(Collected data)
-=-=-=-=-
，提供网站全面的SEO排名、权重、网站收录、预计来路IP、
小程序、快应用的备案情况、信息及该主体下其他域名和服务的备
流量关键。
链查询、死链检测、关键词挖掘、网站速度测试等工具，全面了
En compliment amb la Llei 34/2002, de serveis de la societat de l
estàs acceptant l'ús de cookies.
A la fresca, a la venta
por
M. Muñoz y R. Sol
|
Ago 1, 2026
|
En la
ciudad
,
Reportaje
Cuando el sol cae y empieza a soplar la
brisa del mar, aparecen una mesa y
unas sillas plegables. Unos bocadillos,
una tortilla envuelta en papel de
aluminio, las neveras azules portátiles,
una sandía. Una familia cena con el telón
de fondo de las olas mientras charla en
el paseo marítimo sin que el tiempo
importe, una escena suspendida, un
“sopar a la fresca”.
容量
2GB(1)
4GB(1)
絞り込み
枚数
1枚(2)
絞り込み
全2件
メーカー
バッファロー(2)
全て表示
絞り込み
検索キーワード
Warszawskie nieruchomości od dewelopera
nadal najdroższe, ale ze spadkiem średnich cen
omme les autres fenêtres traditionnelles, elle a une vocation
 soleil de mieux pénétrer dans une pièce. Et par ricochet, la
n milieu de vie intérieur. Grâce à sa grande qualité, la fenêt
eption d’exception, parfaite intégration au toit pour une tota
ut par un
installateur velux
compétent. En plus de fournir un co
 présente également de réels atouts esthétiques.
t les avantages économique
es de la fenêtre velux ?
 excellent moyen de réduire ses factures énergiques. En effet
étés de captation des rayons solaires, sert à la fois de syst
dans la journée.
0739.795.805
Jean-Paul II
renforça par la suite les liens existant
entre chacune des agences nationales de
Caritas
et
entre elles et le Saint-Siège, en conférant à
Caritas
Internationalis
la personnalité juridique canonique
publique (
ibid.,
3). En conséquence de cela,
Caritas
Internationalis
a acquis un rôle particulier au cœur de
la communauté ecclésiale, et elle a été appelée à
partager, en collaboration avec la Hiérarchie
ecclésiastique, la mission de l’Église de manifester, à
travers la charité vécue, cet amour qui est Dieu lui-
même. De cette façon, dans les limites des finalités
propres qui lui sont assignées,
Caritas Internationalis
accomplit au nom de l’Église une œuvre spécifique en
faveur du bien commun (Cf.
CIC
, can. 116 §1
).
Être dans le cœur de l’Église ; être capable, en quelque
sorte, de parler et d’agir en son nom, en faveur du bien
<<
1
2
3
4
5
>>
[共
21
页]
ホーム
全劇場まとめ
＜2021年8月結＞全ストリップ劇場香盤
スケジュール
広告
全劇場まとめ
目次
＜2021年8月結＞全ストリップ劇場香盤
-=-=-=-=-
All of the data needs to be printed once more, exactly.

，提供网站全面的SEO排名、权重、网站收录、预计来路IP、
小程序、快应用的备案情况、信息及该主体下其他域名和服务的备
流量关键。
链查询、死链检测、关键词挖掘、网站速度测试等工具，全面了
En compliment amb la Llei 34/2002, de serveis de la societat de l
estàs acceptant l'ús de cookies.
A la fresca, a la venta
por
M. Muñoz y R. Sol
|
Ago 1, 2026
|
En la
ciudad
,
Reportaje
Cuando el sol cae y empieza a soplar la
brisa del mar, aparecen una mesa y
unas sillas plegables. Unos bocadillos,
una tortilla envuelta en papel de
aluminio, las neveras azules portátiles,
una sandía. Una familia cena con el telón
de fondo de las olas mientras charla en
el paseo marítimo sin que el tiempo
importe, una escena suspendida, un
“sopar a la fresca”.
容量
2GB(1)
4GB(1)
絞り込み
枚数
1枚(2)
絞り込み
全2件
メーカー
バッファロー(2)
全て表示
絞り込み
検索キーワード
Warszawskie nieruchomości od dewelopera
nadal najdroższe, ale ze spadkiem średnich cen
omme les autres fenêtres traditionnelles, elle a une vocation
 soleil de mieux pénétrer dans une pièce. Et par ricochet, la
n milieu de vie intérieur. Grâce à sa grande qualité, la fenêt
eption d’exception, parfaite intégration au toit pour une tota
ut par un
installateur velux
compétent. En plus de fournir un co
 présente également de réels atouts esthétiques.
t les avantages économique
es de la fenêtre velux ?
 excellent moyen de réduire ses factures énergiques. En effet
étés de captation des rayons solaires, sert à la fois de syst
dans la journée.
0739.795.805
Jean-Paul II
renforça par la suite les liens existant
entre chacune des agences nationales de
Caritas
et
entre elles et le Saint-Siège, en conférant à
Caritas
Internationalis
la personnalité juridique canonique
publique (
ibid.,
3). En conséquence de cela,
Caritas
Internationalis
a acquis un rôle particulier au cœur de
la communauté ecclésiale, et elle a été appelée à
partager, en collaboration avec la Hiérarchie
ecclésiastique, la mission de l’Église de manifester, à
travers la charité vécue, cet amour qui est Dieu lui-
même. De cette façon, dans les limites des finalités
propres qui lui sont assignées,
Caritas Internationalis
accomplit au nom de l’Église une œuvre spécifique en
faveur du bien commun (Cf.
CIC
, can. 116 §1
).
Être dans le cœur de l’Église ; être capable, en quelque
sorte, de parler et d’agir en son nom, en faveur du bien
<<
1
2
3
4
5
>>
[共
21
页]
ホーム
全劇場まとめ
＜2021年8月結＞全ストリップ劇場香盤
スケジュール
広告
全劇場まとめ
目次
＜2021年8月結＞全ストリップ劇場香盤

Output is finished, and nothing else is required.